**Provided entries:**
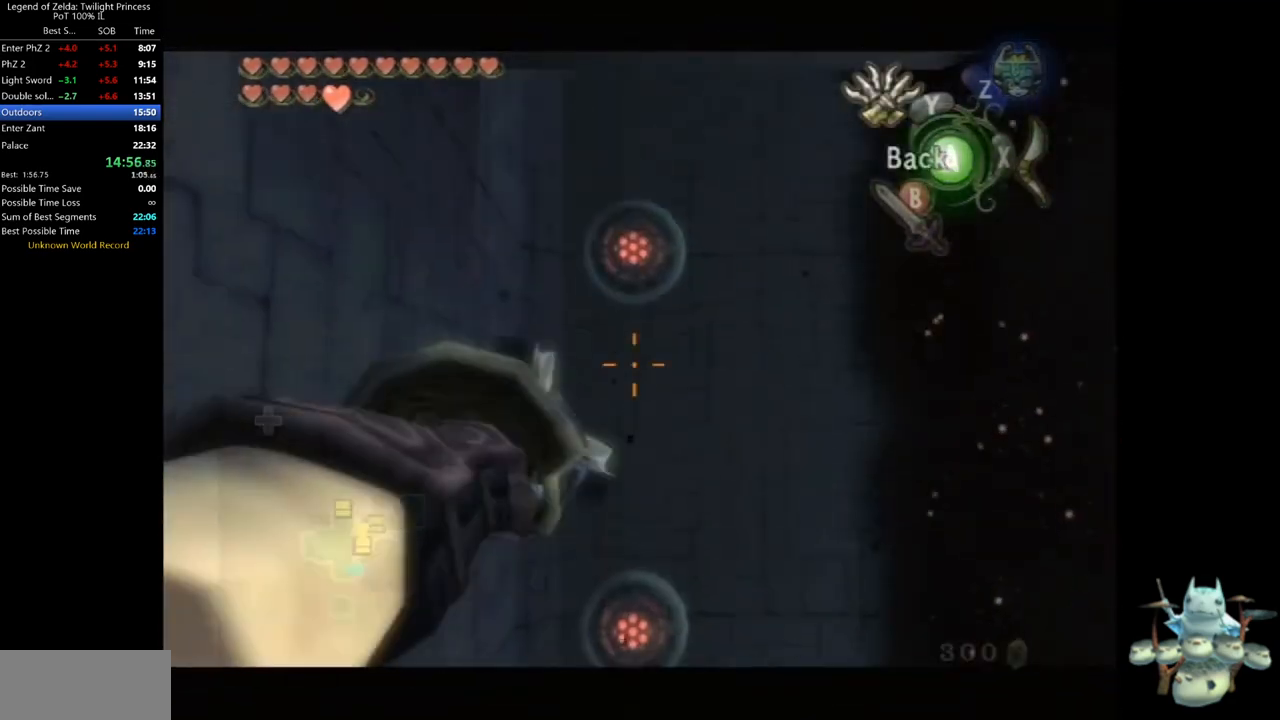
{"buttons": ["Y"], "left_stick": "down-right", "right_stick": "center", "events": [[367, "left_stick", "down-right"]]}
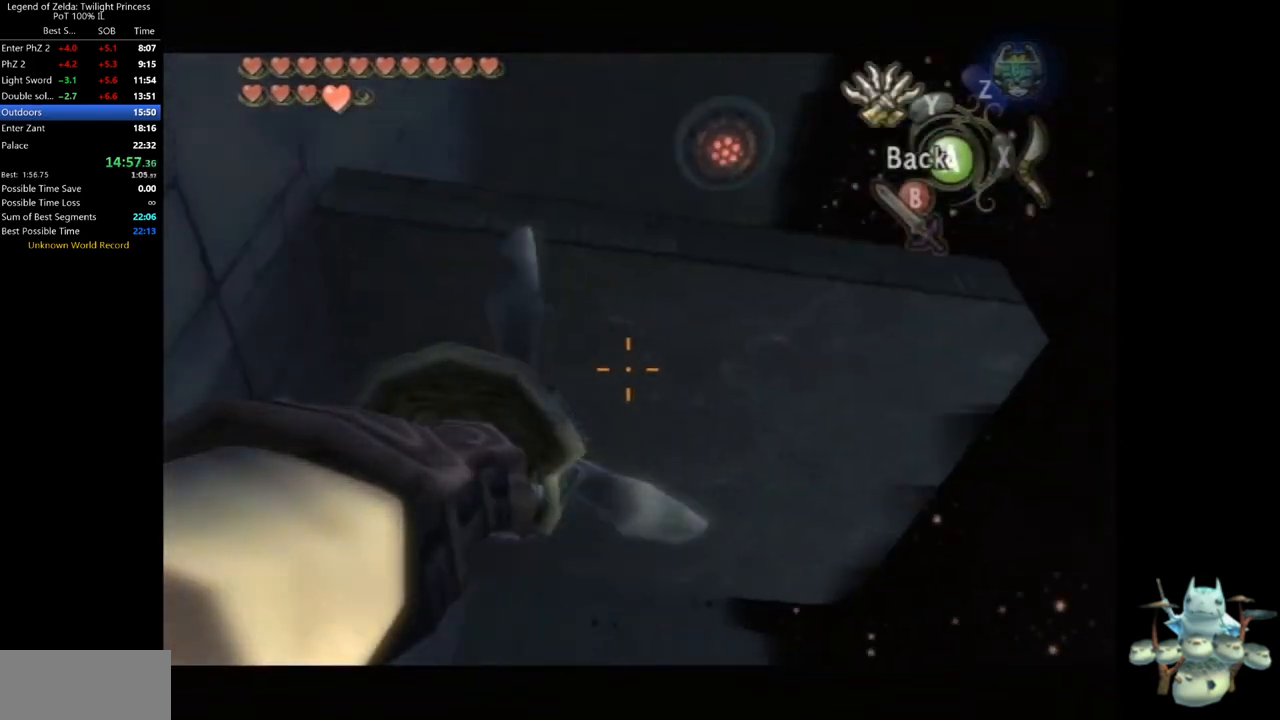
{"buttons": [], "left_stick": "center", "right_stick": "center", "events": [[300, "Y", "up"], [333, "left_stick", "center"]]}
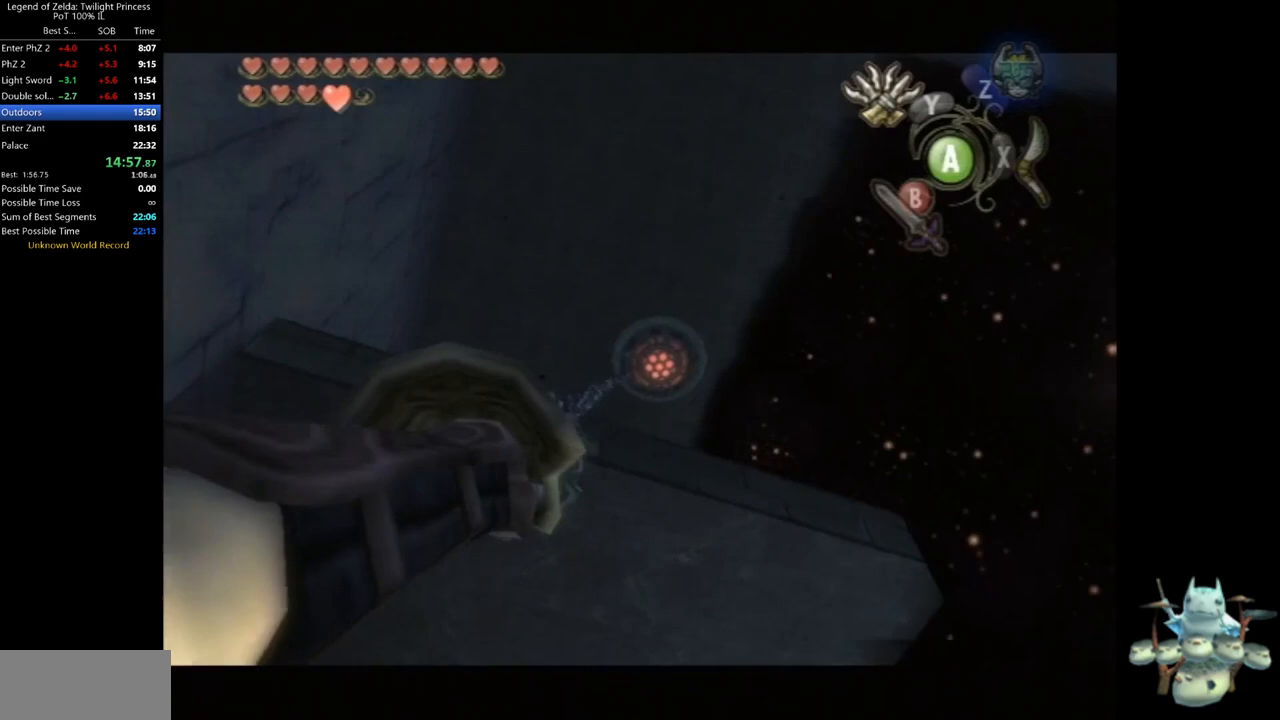
{"buttons": [], "left_stick": "center", "right_stick": "center", "events": []}
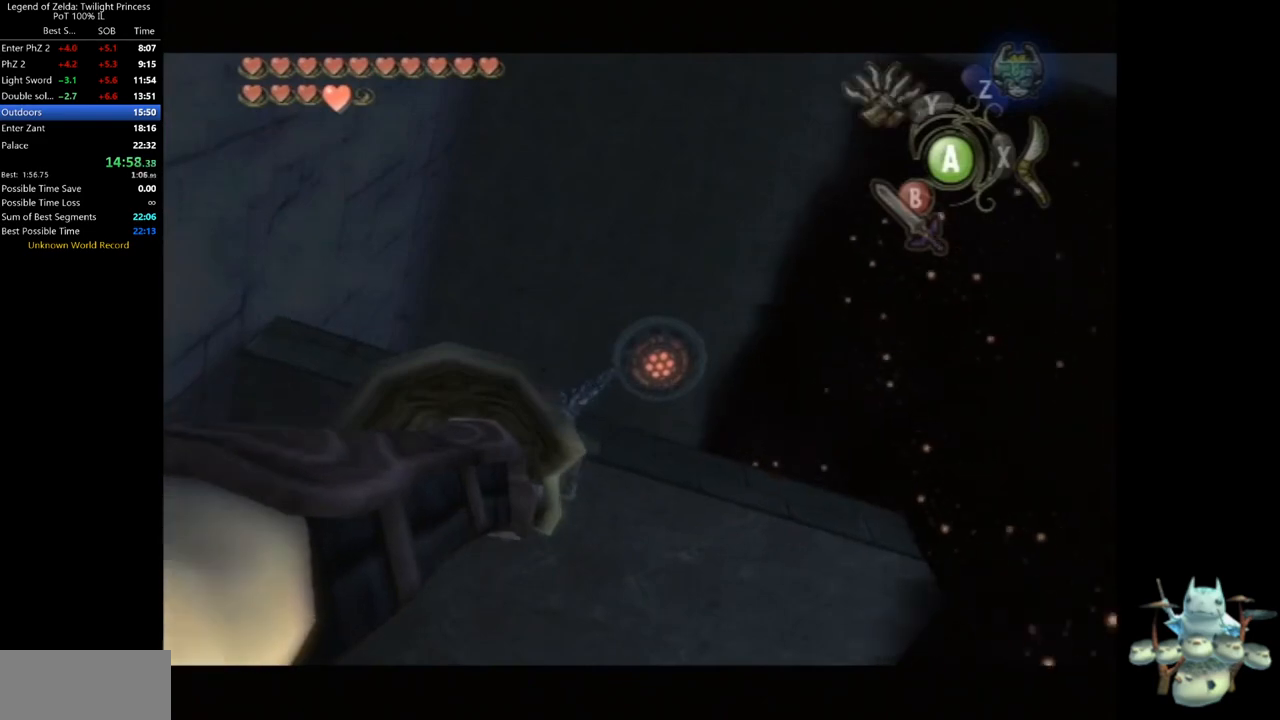
{"buttons": [], "left_stick": "center", "right_stick": "center", "events": []}
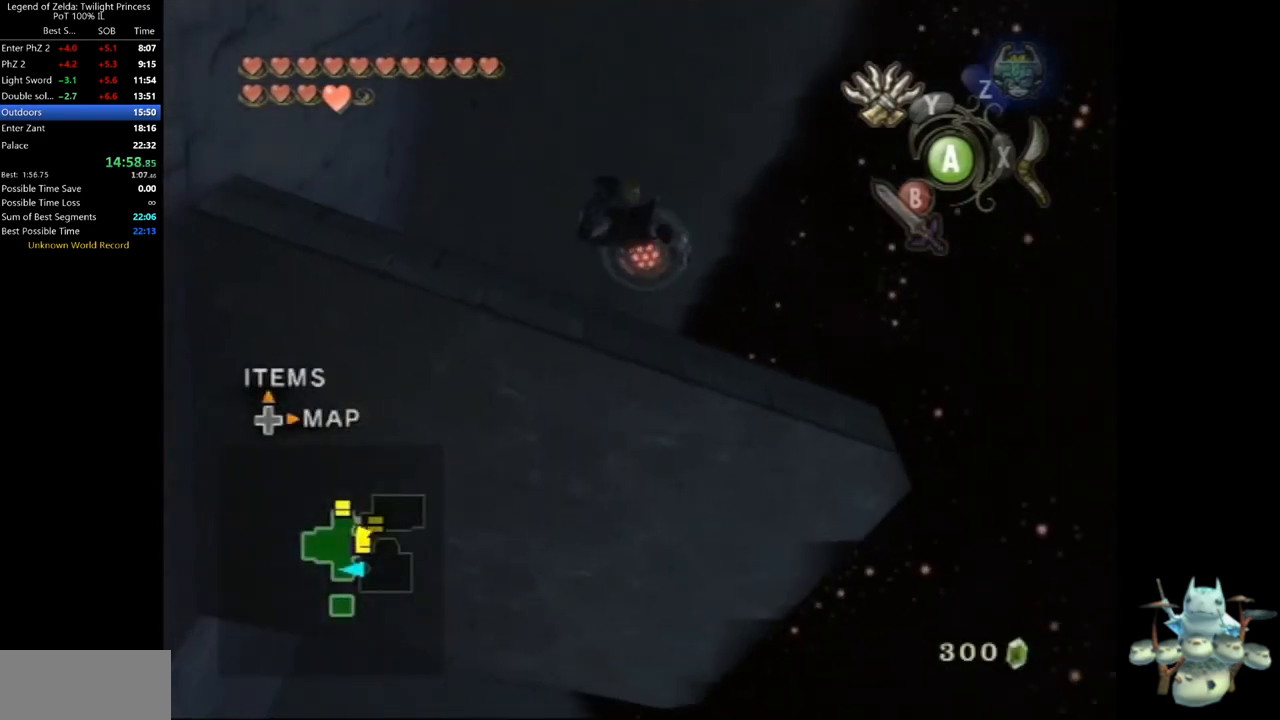
{"buttons": [], "left_stick": "center", "right_stick": "center", "events": [[233, "A", "down"], [300, "A", "up"], [400, "A", "down"], [433, "A", "up"]]}
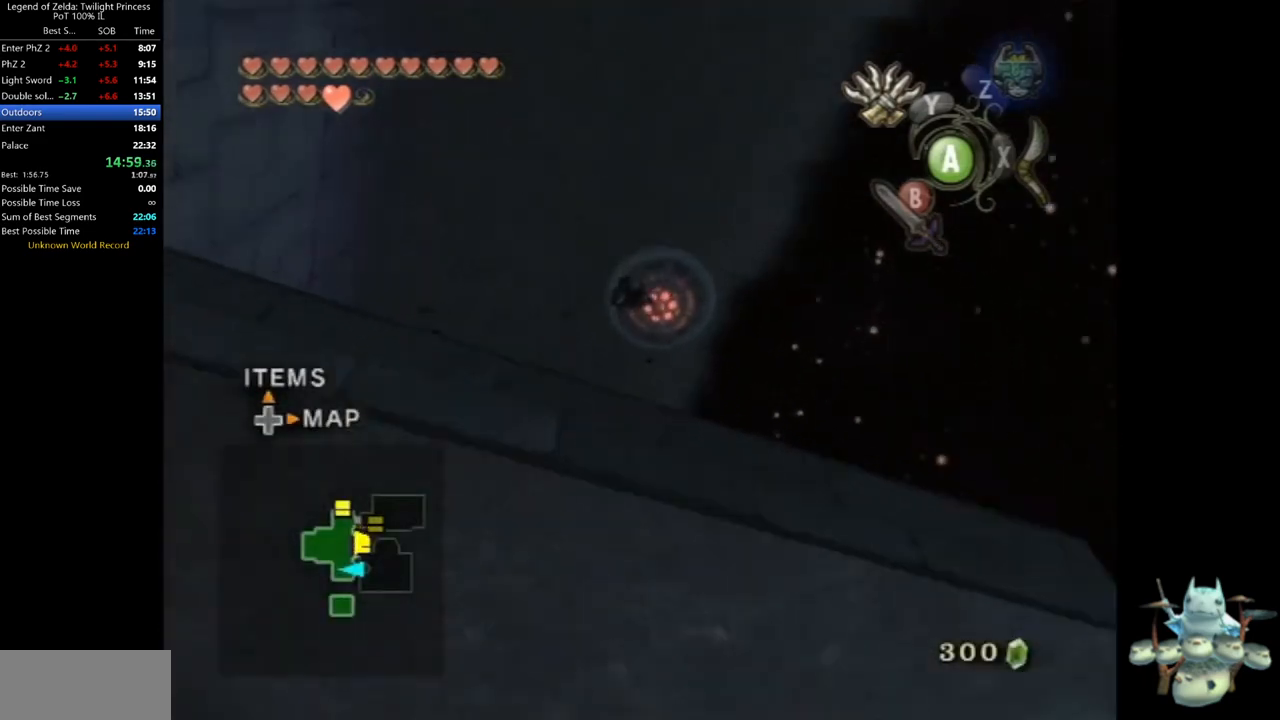
{"buttons": [], "left_stick": "center", "right_stick": "center", "events": [[33, "A", "down"], [67, "A", "up"], [133, "A", "down"], [200, "A", "up"], [267, "A", "down"], [333, "A", "up"], [400, "A", "down"], [500, "A", "up"]]}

**What the task asks:** Every line of the data should be copied as it stands, without the images.

**Solved problem:**
{"buttons": ["Y"], "left_stick": "down-right", "right_stick": "center", "events": [[367, "left_stick", "down-right"]]}
{"buttons": [], "left_stick": "center", "right_stick": "center", "events": [[300, "Y", "up"], [333, "left_stick", "center"]]}
{"buttons": [], "left_stick": "center", "right_stick": "center", "events": []}
{"buttons": [], "left_stick": "center", "right_stick": "center", "events": []}
{"buttons": [], "left_stick": "center", "right_stick": "center", "events": [[233, "A", "down"], [300, "A", "up"], [400, "A", "down"], [433, "A", "up"]]}
{"buttons": [], "left_stick": "center", "right_stick": "center", "events": [[33, "A", "down"], [67, "A", "up"], [133, "A", "down"], [200, "A", "up"], [267, "A", "down"], [333, "A", "up"], [400, "A", "down"], [500, "A", "up"]]}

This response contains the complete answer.